Eight days ago, Lloyds launched its new Drumbeat TV campaign featuring horses galloping through the suburbs. Its Director of Marketing Communications was moved to announce: “Our new Drumbeat advert brings our iconic black horse to the heart of everyday life, demonstrating our timeless commitment to families, businesses and communities across the UK.”

I’m sure many of Lloyds’ savers have already seen the candy ad and questioned the bank’s timeless commitment to them. A close friend who saw the ad and doesn’t usually comment on matters of personal finance summed up the ad fairly well: “Aesthetically pleasing fiction disguised as fact.” The banks’ refusal to give many savers a rate hike, after interest rates remained below 1% for almost 13 years, is described as “disgraceful” by Anna Bowes, co-founder of Savings Champion.

It also angers Baroness Ros Altmann, a campaigner for the elderly. She says: “Banks are making huge profits – and it is the ordinary saver who pays a heavy price for this profit recovery, as banks are narrowing the spread between the interest rate at which they lend and the interest rate they are willing to to pay savers is increasing.” Savers, Altmann says, are still being penalized by the easy money the Bank of England gave banks after the 2008 financial crisis to allow them to lend to businesses and stave off an economic collapse. This has been called quantitative easing.

She adds: “The banks got so much new money from quantitative easing that they didn’t need the money from savers. After so many years of suffering, any hope that thrift will finally be rewarded by rising interest rates has been dashed. Meager rate hikes have lagged far behind rising inflation, leaving savers losing real money month after month.

“It would be a welcome change if banks rewarded their loyal customers with much better savings rates as their profits soar, but I see no sign of that happening.”

Dennis Reed is Director of the Silver Voices Action Group for the Over 60s. He is scathing in his criticism of the banks. He says: “The obscene gains announced by the big banks in recent days disgust seniors like me who are beset on all sides by the unprecedented livelihood crisis.”

He adds: “Many retirees depend on interest on their savings to top up their state pension to cover daily needs. But now they have to watch those savings go down the drain as inflation soars and the interest they receive is beyond pathetic.’

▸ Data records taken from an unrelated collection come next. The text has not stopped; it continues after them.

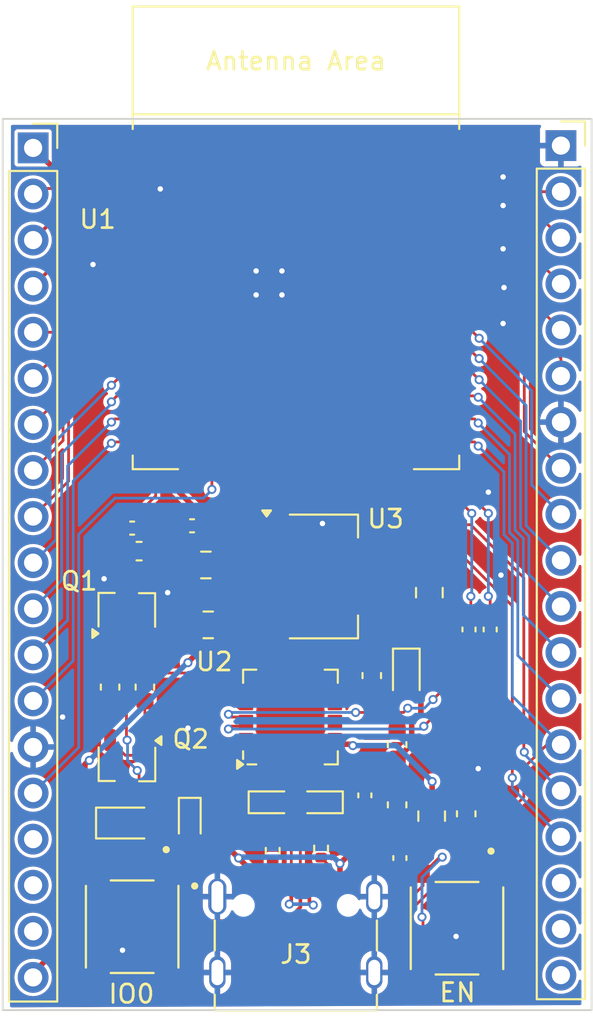
<source format=kicad_pcb>
(kicad_pcb
	(version 20240108)
	(generator "pcbnew")
	(generator_version "8.0")
	(general
		(thickness 1.6)
		(legacy_teardrops no)
	)
	(paper "A4")
	(layers
		(0 "F.Cu" signal)
		(31 "B.Cu" signal)
		(34 "B.Paste" user)
		(35 "F.Paste" user)
		(36 "B.SilkS" user "B.Silkscreen")
		(37 "F.SilkS" user "F.Silkscreen")
		(38 "B.Mask" user)
		(39 "F.Mask" user)
		(44 "Edge.Cuts" user)
		(45 "Margin" user)
		(46 "B.CrtYd" user "B.Courtyard")
		(47 "F.CrtYd" user "F.Courtyard")
	)
	(setup
		(stackup
			(layer "F.SilkS"
				(type "Top Silk Screen")
			)
			(layer "F.Paste"
				(type "Top Solder Paste")
			)
			(layer "F.Mask"
				(type "Top Solder Mask")
				(thickness 0.01)
			)
			(layer "F.Cu"
				(type "copper")
				(thickness 0.035)
			)
			(layer "dielectric 1"
				(type "core")
				(thickness 1.51)
				(material "FR4")
				(epsilon_r 4.5)
				(loss_tangent 0.02)
			)
			(layer "B.Cu"
				(type "copper")
				(thickness 0.035)
			)
			(layer "B.Mask"
				(type "Bottom Solder Mask")
				(thickness 0.01)
			)
			(layer "B.Paste"
				(type "Bottom Solder Paste")
			)
			(layer "B.SilkS"
				(type "Bottom Silk Screen")
			)
			(copper_finish "HAL lead-free")
			(dielectric_constraints no)
		)
		(pad_to_mask_clearance 0.038)
		(allow_soldermask_bridges_in_footprints no)
		(pcbplotparams
			(layerselection 0x00010fc_ffffffff)
			(plot_on_all_layers_selection 0x0000000_00000000)
			(disableapertmacros no)
			(usegerberextensions no)
			(usegerberattributes yes)
			(usegerberadvancedattributes yes)
			(creategerberjobfile yes)
			(dashed_line_dash_ratio 12.000000)
			(dashed_line_gap_ratio 3.000000)
			(svgprecision 4)
			(plotframeref no)
			(viasonmask no)
			(mode 1)
			(useauxorigin no)
			(hpglpennumber 1)
			(hpglpenspeed 20)
			(hpglpendiameter 15.000000)
			(pdf_front_fp_property_popups yes)
			(pdf_back_fp_property_popups yes)
			(dxfpolygonmode yes)
			(dxfimperialunits yes)
			(dxfusepcbnewfont yes)
			(psnegative no)
			(psa4output no)
			(plotreference yes)
			(plotvalue yes)
			(plotfptext yes)
			(plotinvisibletext no)
			(sketchpadsonfab no)
			(subtractmaskfromsilk no)
			(outputformat 1)
			(mirror no)
			(drillshape 1)
			(scaleselection 1)
			(outputdirectory "")
		)
	)
	(net 0 "")
	(net 1 "GND")
	(net 2 "/VDD33")
	(net 3 "/EN")
	(net 4 "/EXT_5V")
	(net 5 "Net-(D1-A)")
	(net 6 "/VBUS")
	(net 7 "/USB_DN")
	(net 8 "/USB_DP")
	(net 9 "/IO13")
	(net 10 "/IO25")
	(net 11 "unconnected-(J1-Pin_17-Pad17)")
	(net 12 "/SENSOR_VN")
	(net 13 "unconnected-(J1-Pin_16-Pad16)")
	(net 14 "/IO34")
	(net 15 "/IO35")
	(net 16 "/SENSOR_VP")
	(net 17 "/IO14")
	(net 18 "/IO32")
	(net 19 "/IO33")
	(net 20 "unconnected-(J1-Pin_18-Pad18)")
	(net 21 "/IO27")
	(net 22 "/IO26")
	(net 23 "/IO12")
	(net 24 "/IO23")
	(net 25 "/IO4")
	(net 26 "/IO2")
	(net 27 "/IO0")
	(net 28 "unconnected-(J2-Pin_17-Pad17)")
	(net 29 "/IO5")
	(net 30 "/IO21")
	(net 31 "/IO22")
	(net 32 "/IO16")
	(net 33 "/RXD0")
	(net 34 "/IO15")
	(net 35 "/IO19")
	(net 36 "unconnected-(J2-Pin_19-Pad19)")
	(net 37 "/TXD0")
	(net 38 "/IO17")
	(net 39 "/IO18")
	(net 40 "unconnected-(J2-Pin_18-Pad18)")
	(net 41 "/USB-CC1")
	(net 42 "/USB-CC2")
	(net 43 "unconnected-(J3-SBU1-PadA8)")
	(net 44 "unconnected-(J3-SBU2-PadB8)")
	(net 45 "Net-(Q1-Base)")
	(net 46 "/RTS")
	(net 47 "Net-(Q2-Base)")
	(net 48 "/DTR")
	(net 49 "Net-(U2-VBUS)")
	(net 50 "Net-(U2-~{RST})")
	(net 51 "/RXD")
	(net 52 "/TXD")
	(net 53 "unconnected-(U2-GPIO.6-Pad20)")
	(net 54 "unconnected-(U2-CHR0-Pad15)")
	(net 55 "unconnected-(U2-~{TXT}{slash}GPIO.0-Pad19)")
	(net 56 "unconnected-(U2-NC-Pad10)")
	(net 57 "unconnected-(U2-~{WAKEUP}{slash}GPIO.3-Pad16)")
	(net 58 "unconnected-(U2-CHR1-Pad14)")
	(net 59 "unconnected-(U2-~{DCD}-Pad1)")
	(net 60 "unconnected-(U2-~{RI}{slash}CLK-Pad2)")
	(net 61 "unconnected-(U2-~{RXT}{slash}GPIO.1-Pad18)")
	(net 62 "Net-(U2-~{SUSPEND})")
	(net 63 "unconnected-(U2-~{DSR}-Pad27)")
	(net 64 "unconnected-(U2-CHREN-Pad13)")
	(net 65 "unconnected-(U2-GPIO.4-Pad22)")
	(net 66 "unconnected-(U2-~{CTS}-Pad23)")
	(net 67 "unconnected-(U2-RS485{slash}GPIO.2-Pad17)")
	(net 68 "unconnected-(U2-GPIO.5-Pad21)")
	(net 69 "unconnected-(U2-SUSPEND-Pad12)")
	(footprint "Diode_SMD:D_SOD-323" (layer "F.Cu") (at 156.464 112.268))
	(footprint "Capacitor_SMD:C_0402_1005Metric" (layer "F.Cu") (at 176.5808 101.6 -90))
	(footprint "Diode_SMD:D_SOD-523" (layer "F.Cu") (at 164.527 111.125))
	(footprint "Capacitor_SMD:C_0805_2012Metric" (layer "F.Cu") (at 173.228 99.568 -90))
	(footprint "Diode_SMD:D_SOD-523" (layer "F.Cu") (at 167.197 111.125 180))
	(footprint "Resistor_SMD:R_0402_1005Metric" (layer "F.Cu") (at 167.259 113.663 -90))
	(footprint "Capacitor_SMD:C_0603_1608Metric" (layer "F.Cu") (at 175.26 111.76 -90))
	(footprint "PCM_Espressif:ESP32-WROOM-32E" (layer "F.Cu") (at 165.875 81.764))
	(footprint "USB_C_Custom:GT-USB-7010" (layer "F.Cu") (at 165.866 115.736))
	(footprint "Capacitor_SMD:C_0805_2012Metric" (layer "F.Cu") (at 160.909 98.044 180))
	(footprint "Capacitor_SMD:C_0603_1608Metric" (layer "F.Cu") (at 155.628 104.775 90))
	(footprint "Package_DFN_QFN:QFN-28-1EP_5x5mm_P0.5mm_EP3.35x3.35mm" (layer "F.Cu") (at 165.571 106.426 90))
	(footprint "Package_TO_SOT_SMD:TSOT-23" (layer "F.Cu") (at 156.578 109.006 -90))
	(footprint "Capacitor_SMD:C_0603_1608Metric" (layer "F.Cu") (at 170.053 104.14 -90))
	(footprint "Capacitor_SMD:C_0402_1005Metric" (layer "F.Cu") (at 156.845 96.012))
	(footprint "Package_TO_SOT_SMD:TSOT-23" (layer "F.Cu") (at 156.53 100.544 90))
	(footprint "Capacitor_SMD:C_0805_2012Metric" (layer "F.Cu") (at 173.355 111.887 90))
	(footprint "Capacitor_SMD:C_0603_1608Metric" (layer "F.Cu") (at 171.45 107.95 90))
	(footprint "Capacitor_SMD:C_0805_2012Metric" (layer "F.Cu") (at 161.036 101.346 180))
	(footprint "Capacitor_SMD:C_0603_1608Metric" (layer "F.Cu") (at 157.226 97.282 180))
	(footprint "Switch_Custom:SW_TS-1187A-B-A-B" (layer "F.Cu") (at 156.845 117.983 -90))
	(footprint "Connector_PinSocket_2.54mm:PinSocket_1x19_P2.54mm_Vertical" (layer "F.Cu") (at 180.48 74.93))
	(footprint "Capacitor_SMD:C_0402_1005Metric" (layer "F.Cu") (at 160.147 95.885 180))
	(footprint "Capacitor_SMD:C_0603_1608Metric" (layer "F.Cu") (at 171.45 111.265 90))
	(footprint "Capacitor_SMD:C_0402_1005Metric" (layer "F.Cu") (at 175.4124 101.6 -90))
	(footprint "Diode_SMD:D_0603_1608Metric" (layer "F.Cu") (at 171.958 104.14 -90))
	(footprint "Diode_SMD:D_SOD-523" (layer "F.Cu") (at 160.02 112.141 -90))
	(footprint "Resistor_SMD:R_0402_1005Metric" (layer "F.Cu") (at 164.592 113.792 -90))
	(footprint "Package_TO_SOT_SMD:SOT-223-3_TabPin2" (layer "F.Cu") (at 167.386 98.679))
	(footprint "Connector_PinSocket_2.54mm:PinSocket_1x19_P2.54mm_Vertical" (layer "F.Cu") (at 151.384 75.057))
	(footprint "Capacitor_SMD:C_0603_1608Metric" (layer "F.Cu") (at 157.546 104.775 -90))
	(footprint "Capacitor_SMD:C_0402_1005Metric"
		(layer "F.Cu")
		(uuid "e459951c-c2e8-4d9e-937b-1c0fc2c911cd")
		(at 171.6024 114.1984 90)
		(descr "Capacitor SMD 0402 (1005 Metric), square (rectangular) end terminal, IPC_7351 nominal, (Body size source: IPC-SM-782 page 76, https://www.pcb-3d.com/wordpress/wp-content/uploads/ipc-sm-782a_amendment_1_and_2.pdf), generated with kicad-footprint-generator")
		(tags "capacitor")
		(property "Reference" "C9"
			(at 0 -1.16 -90)
			(layer "F.SilkS")
			(hide yes)
			(uuid "1f28c9f9-5eb6-46bd-a42a-09ed808fd5a9")
			(effects
				(font
					(size 1 1)
					(thickness 0.15)
				)
			)
		)
		(property "Value" "0.1uF/50V(10%)"
			(at 0 1.16 -90)
			(layer "F.Fab")
			(uuid "9016f23b-3c4e-4653-bf20-7ccd0924190d")
			(effects
				(font
					(size 1 1)
					(thickness 0.15)
				)
			)
		)
		(property "Footprint" "Capacitor_SMD:C_0402_1005Metric"
			(at 0 0 90)
			(unlocked yes)
			(layer "F.Fab")
			(hide yes)
			(uuid "500b1824-d34c-4895-bee2-5bb272c95a1e")
			(effects
				(font
					(size 1.27 1.27)
					(thickness 0.15)
				)
			)
		)
		(property "Datasheet" ""
			(at 0 0 90)
			(unlocked yes)
			(layer "F.Fab")
			(hide yes)
			(uuid "f964f553-c2fa-4ace-97d8-8a4c41db131a")
			(effects
				(font
					(size 1.27 1.27)
					(thickness 0.15)
				)
			)
		)
		(property "Description" ""
			(at 0 0 90)
			(unlocked yes)
			(layer "F.Fab")
			(hide yes)
			(uuid "f296c52c-e14c-4089-a5f4-c61b86df4946")
			(effects
				(font
					(size 1.27 1.27)
					(thickness 0.15)
				)
			)
		)
		(property "LCSC" "C307331"
			(at 0 0 90)
			(unlocked yes)
			(layer "F.Fab")
			(hide yes)
			(uuid "d0cd3bbc-9c21-4ceb-80e6-4c35c6be3aa0")
			(effects
				(font
					(size 1 1)
					(thickness 0.15)
				)
			)
		)
		(property ki_fp_filters "C_*")
		(path "/725454cd-7436-472a-a458-1212e574d39a")
		(sheetname "Root")
		(sheetfile "ESP32-devboard.kicad_sch")
		(attr smd)
		(fp_line
			(start -0.107836 -0.36)
			(end 0.107836 -0.36)
			(stroke
				(width 0.12)
				(type solid)
			)
			(layer "F.SilkS")
			(uuid "40b2051f-8d3c-4d61-8c07-4edcdc653e5f")
		)
		(fp_line
			(start -0.107836 0.36)
			(end 0.107836 0.36)
			(stroke
				(width 0.12)
				(type solid)
			)
			(layer "F.SilkS")
			(uuid "09365691-e4a3-4281-a355-c893c31b4df9")
		)
		(fp_line
			(start 0.91 -0.46)
			(end 0.91 0.46)
			(stroke
				(width 0.05)
				(type solid)
			)
			(layer "F.CrtYd")
			(uuid "2bc39e9f-c3e4-4ef2-a6cc-90c5a2a808f6")
		)
		(fp_line
			(start -0.91 -0.46)
			(end 0.91 -0.46)
			(stroke
				(width 0.05)
				(type solid)
			)
			(layer "F.CrtYd")
			(uuid "b56996e5-f131-400c-9ab7-ac4d5e53d0de")
		)
		(fp_line
			(start 0.91 0.46)
			(end -0.91 0.46)
			(stroke
				(width 0.05)
				(type solid)
			)
			(layer "F.CrtYd")
			(uuid "31372ffb-3554-42e1-8316-b1c0caa1821d")
		)
		(fp_line
			(start -0.91 0.46)
			(end -0.91 -0.46)
			(stroke
				(width 0.05)
				(type solid)
			)
			(layer "F.CrtYd")
			(uuid "54c7740c-18e9-4fa1-b9a5-bca4899b9d24")
		)
		(fp_line
			(start 0.5 -0.25)
			(end 0.5 0.25)
			(stroke
				(width 0.1)
				(type solid)
			)
			(layer "F.Fab")
			(uuid "29309f39-3de4-49e0-bc3a-001b42e18615")
		)
		(fp_line
			(start -0.5 -0.25)
			(end 0.5 -0.25)
			(stroke
				(width 0.1)
				(type solid)
			)
			(layer "F.Fab")
			(uuid "56169f27-89e9-4daf-ad94-75dc70401d7d")
		)
		(fp_line
			(start 0.5 0.25)
			(end -0.5 0.25)
			(stroke
				(width 0.1)
				(type solid)
			)
			(layer "F.Fab")
			(uuid "7cc4083c-c320-4a44-9b38-0614913ee051")
		)
		(fp_line
			(start -0.5 0.25)
			(end -0.5 -0.25)
			(stroke
				(width 0.1)
				(type solid)
			)
			(layer "F.Fab")
			(uuid "731cae7e-4eba-44ed-9e52-6b1552537ae0")
		)
		(fp_text user "${REFERENCE}"
			(at 0 0 -90)
			(layer "F.Fab")
			(uuid "51270a0e-c49b-438f-95cc-243d30fc2a3b")
			(effects
				(font
					(size 0.25 0.25)
					(thickness 0.04)
				)
			)
		)
		(pad "1" smd roundrect
			(at -0.48 0 90)
			(size 0.56 0.62)
			(layers "F.Cu" "F.Paste" 
... [341532 chars truncated]
</source>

Reed believes the Chancellor of the Exchequer should announce an unexpected tax on the big banks, funding an emergency increase of £500 a year in state pensions.

Savings Champion’s Anna Bowes says it’s “amazing” that only 30 percent of savings organizations have disclosed what they intend to do with savings rates in response to the two interest rate hikes since December last year.

In other words, 70 percent – 111 out of 158 – have done nothing for savers with an adjustable rate since the benchmark interest rate first rose 73 days ago.

She says: “Many people will assume that their banks and building societies will treat them fairly and pass on at least part of the interest rate hike. But that’s just not the case in most cases.”

Of the 4,529 variable rate accounts that Savings Champion monitors — both closed and open to new savers — Bowes says only 1,165 have benefited from a rate hike. Only 45 had a rate hike in response to both base rate increases.

Bowes urges savers to shop around for the best savings deals, although she accepts that many savers will remain loyal to their banks.

She adds: “Now is the time to move your money. As the cost of living continues to rise, savers need every penny they can get. Don’t reward your bank for bad behavior.”

Pathetic…the pathetic prices they wouldn’t even try to justify

Savers with money in easy-to-use instant accounts and tax-friendly cash Isa suffer the most from frugal interest rates.

Some have not benefited from the 0.35 percentage point increase in interest rates AND are receiving a pathetic 0.01 percent annual interest.

The Mail on Sunday called on all four banks to speak out about their contempt for these loyal savers amid rising profits and dividend payments to shareholders.

As you can see, NONE of the banks answered the question of how such poor interest rates could be justified given their 2021 profits.